> Collected data

================================

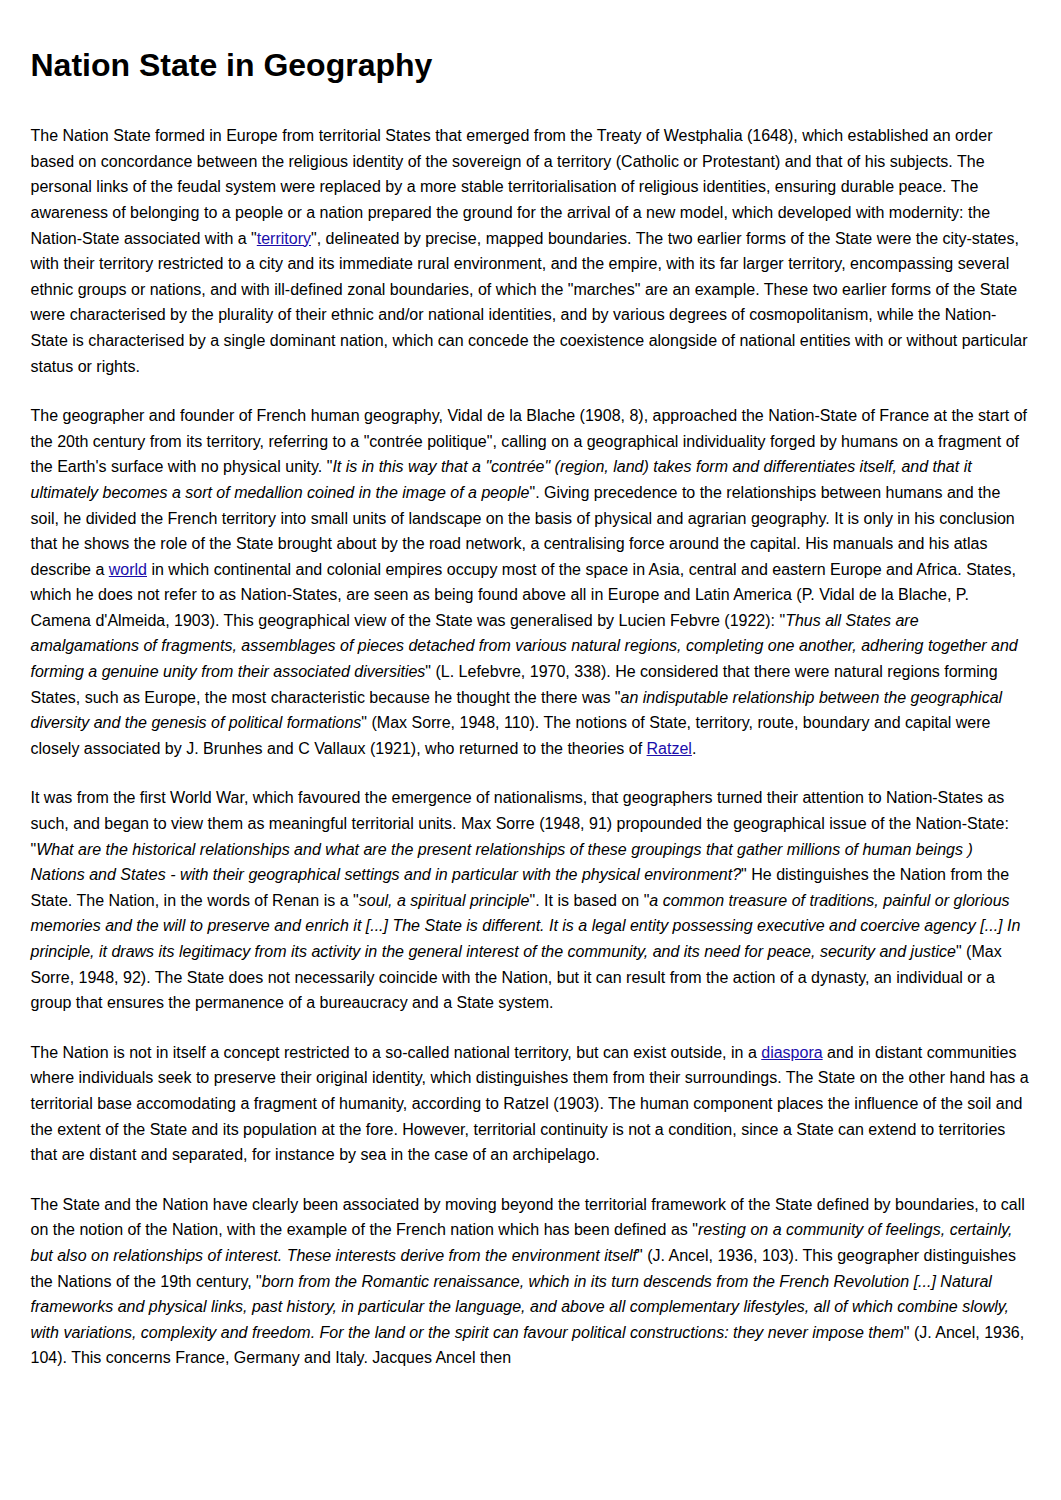Nation State in Geography
The Nation State formed in Europe from territorial States that emerged from the Treaty of Westphalia (1648), which established an order based on concordance between the religious identity of the sovereign of a territory (Catholic or Protestant) and that of his subjects. The personal links of the feudal system were replaced by a more stable territorialisation of religious identities, ensuring durable peace. The awareness of belonging to a people or a nation prepared the ground for the arrival of a new model, which developed with modernity: the Nation-State associated with a "territory", delineated by precise, mapped boundaries. The two earlier forms of the State were the city-states, with their territory restricted to a city and its immediate rural environment, and the empire, with its far larger territory, encompassing several ethnic groups or nations, and with ill-defined zonal boundaries, of which the "marches" are an example. These two earlier forms of the State were characterised by the plurality of their ethnic and/or national identities, and by various degrees of cosmopolitanism, while the Nation-State is characterised by a single dominant nation, which can concede the coexistence alongside of national entities with or without particular status or rights.
The geographer and founder of French human geography, Vidal de la Blache (1908, 8), approached the Nation-State of France at the start of the 20th century from its territory, referring to a "contrée politique", calling on a geographical individuality forged by humans on a fragment of the Earth's surface with no physical unity. "It is in this way that a "contrée" (region, land) takes form and differentiates itself, and that it ultimately becomes a sort of medallion coined in the image of a people". Giving precedence to the relationships between humans and the soil, he divided the French territory into small units of landscape on the basis of physical and agrarian geography. It is only in his conclusion that he shows the role of the State brought about by the road network, a centralising force around the capital. His manuals and his atlas describe a world in which continental and colonial empires occupy most of the space in Asia, central and eastern Europe and Africa. States, which he does not refer to as Nation-States, are seen as being found above all in Europe and Latin America (P. Vidal de la Blache, P. Camena d'Almeida, 1903). This geographical view of the State was generalised by Lucien Febvre (1922): "Thus all States are amalgamations of fragments, assemblages of pieces detached from various natural regions, completing one another, adhering together and forming a genuine unity from their associated diversities" (L. Lefebvre, 1970, 338). He considered that there were natural regions forming States, such as Europe, the most characteristic because he thought the there was "an indisputable relationship between the geographical diversity and the genesis of political formations" (Max Sorre, 1948, 110). The notions of State, territory, route, boundary and capital were closely associated by J. Brunhes and C Vallaux (1921), who returned to the theories of Ratzel.
It was from the first World War, which favoured the emergence of nationalisms, that geographers turned their attention to Nation-States as such, and began to view them as meaningful territorial units. Max Sorre (1948, 91) propounded the geographical issue of the Nation-State: "What are the historical relationships and what are the present relationships of these groupings that gather millions of human beings ) Nations and States - with their geographical settings and in particular with the physical environment?" He distinguishes the Nation from the State. The Nation, in the words of Renan is a "soul, a spiritual principle". It is based on "a common treasure of traditions, painful or glorious memories and the will to preserve and enrich it [...] The State is different. It is a legal entity possessing executive and coercive agency [...] In principle, it draws its legitimacy from its activity in the general interest of the community, and its need for peace, security and justice" (Max Sorre, 1948, 92). The State does not necessarily coincide with the Nation, but it can result from the action of a dynasty, an individual or a group that ensures the permanence of a bureaucracy and a State system.
The Nation is not in itself a concept restricted to a so-called national territory, but can exist outside, in a diaspora and in distant communities where individuals seek to preserve their original identity, which distinguishes them from their surroundings. The State on the other hand has a territorial base accomodating a fragment of humanity, according to Ratzel (1903). The human component places the influence of the soil and the extent of the State and its population at the fore. However, territorial continuity is not a condition, since a State can extend to territories that are distant and separated, for instance by sea in the case of an archipelago.
The State and the Nation have clearly been associated by moving beyond the territorial framework of the State defined by boundaries, to call on the notion of the Nation, with the example of the French nation which has been defined as "resting on a community of feelings, certainly, but also on relationships of interest. These interests derive from the environment itself" (J. Ancel, 1936, 103). This geographer distinguishes the Nations of the 19th century, "born from the Romantic renaissance, which in its turn descends from the French Revolution [...] Natural frameworks and physical links, past history, in particular the language, and above all complementary lifestyles, all of which combine slowly, with variations, complexity and freedom. For the land or the spirit can favour political constructions: they never impose them" (J. Ancel, 1936, 104). This concerns France, Germany and Italy. Jacques Ancel then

================================

> EXERCISE PROMPT
Copy out each line of the data exactly as it reads; skip the pictures.

> ANSWER TO THIS PROBLEM
Nation State in Geography
The Nation State formed in Europe from territorial States that emerged from the Treaty of Westphalia (1648), which established an order based on concordance between the religious identity of the sovereign of a territory (Catholic or Protestant) and that of his subjects. The personal links of the feudal system were replaced by a more stable territorialisation of religious identities, ensuring durable peace. The awareness of belonging to a people or a nation prepared the ground for the arrival of a new model, which developed with modernity: the Nation-State associated with a "territory", delineated by precise, mapped boundaries. The two earlier forms of the State were the city-states, with their territory restricted to a city and its immediate rural environment, and the empire, with its far larger territory, encompassing several ethnic groups or nations, and with ill-defined zonal boundaries, of which the "marches" are an example. These two earlier forms of the State were characterised by the plurality of their ethnic and/or national identities, and by various degrees of cosmopolitanism, while the Nation-State is characterised by a single dominant nation, which can concede the coexistence alongside of national entities with or without particular status or rights.
The geographer and founder of French human geography, Vidal de la Blache (1908, 8), approached the Nation-State of France at the start of the 20th century from its territory, referring to a "contrée politique", calling on a geographical individuality forged by humans on a fragment of the Earth's surface with no physical unity. "It is in this way that a "contrée" (region, land) takes form and differentiates itself, and that it ultimately becomes a sort of medallion coined in the image of a people". Giving precedence to the relationships between humans and the soil, he divided the French territory into small units of landscape on the basis of physical and agrarian geography. It is only in his conclusion that he shows the role of the State brought about by the road network, a centralising force around the capital. His manuals and his atlas describe a world in which continental and colonial empires occupy most of the space in Asia, central and eastern Europe and Africa. States, which he does not refer to as Nation-States, are seen as being found above all in Europe and Latin America (P. Vidal de la Blache, P. Camena d'Almeida, 1903). This geographical view of the State was generalised by Lucien Febvre (1922): "Thus all States are amalgamations of fragments, assemblages of pieces detached from various natural regions, completing one another, adhering together and forming a genuine unity from their associated diversities" (L. Lefebvre, 1970, 338). He considered that there were natural regions forming States, such as Europe, the most characteristic because he thought the there was "an indisputable relationship between the geographical diversity and the genesis of political formations" (Max Sorre, 1948, 110). The notions of State, territory, route, boundary and capital were closely associated by J. Brunhes and C Vallaux (1921), who returned to the theories of Ratzel.
It was from the first World War, which favoured the emergence of nationalisms, that geographers turned their attention to Nation-States as such, and began to view them as meaningful territorial units. Max Sorre (1948, 91) propounded the geographical issue of the Nation-State: "What are the historical relationships and what are the present relationships of these groupings that gather millions of human beings ) Nations and States - with their geographical settings and in particular with the physical environment?" He distinguishes the Nation from the State. The Nation, in the words of Renan is a "soul, a spiritual principle". It is based on "a common treasure of traditions, painful or glorious memories and the will to preserve and enrich it [...] The State is different. It is a legal entity possessing executive and coercive agency [...] In principle, it draws its legitimacy from its activity in the general interest of the community, and its need for peace, security and justice" (Max Sorre, 1948, 92). The State does not necessarily coincide with the Nation, but it can result from the action of a dynasty, an individual or a group that ensures the permanence of a bureaucracy and a State system.
The Nation is not in itself a concept restricted to a so-called national territory, but can exist outside, in a diaspora and in distant communities where individuals seek to preserve their original identity, which distinguishes them from their surroundings. The State on the other hand has a territorial base accomodating a fragment of humanity, according to Ratzel (1903). The human component places the influence of the soil and the extent of the State and its population at the fore. However, territorial continuity is not a condition, since a State can extend to territories that are distant and separated, for instance by sea in the case of an archipelago.
The State and the Nation have clearly been associated by moving beyond the territorial framework of the State defined by boundaries, to call on the notion of the Nation, with the example of the French nation which has been defined as "resting on a community of feelings, certainly, but also on relationships of interest. These interests derive from the environment itself" (J. Ancel, 1936, 103). This geographer distinguishes the Nations of the 19th century, "born from the Romantic renaissance, which in its turn descends from the French Revolution [...] Natural frameworks and physical links, past history, in particular the language, and above all complementary lifestyles, all of which combine slowly, with variations, complexity and freedom. For the land or the spirit can favour political constructions: they never impose them" (J. Ancel, 1936, 104). This concerns France, Germany and Italy. Jacques Ancel then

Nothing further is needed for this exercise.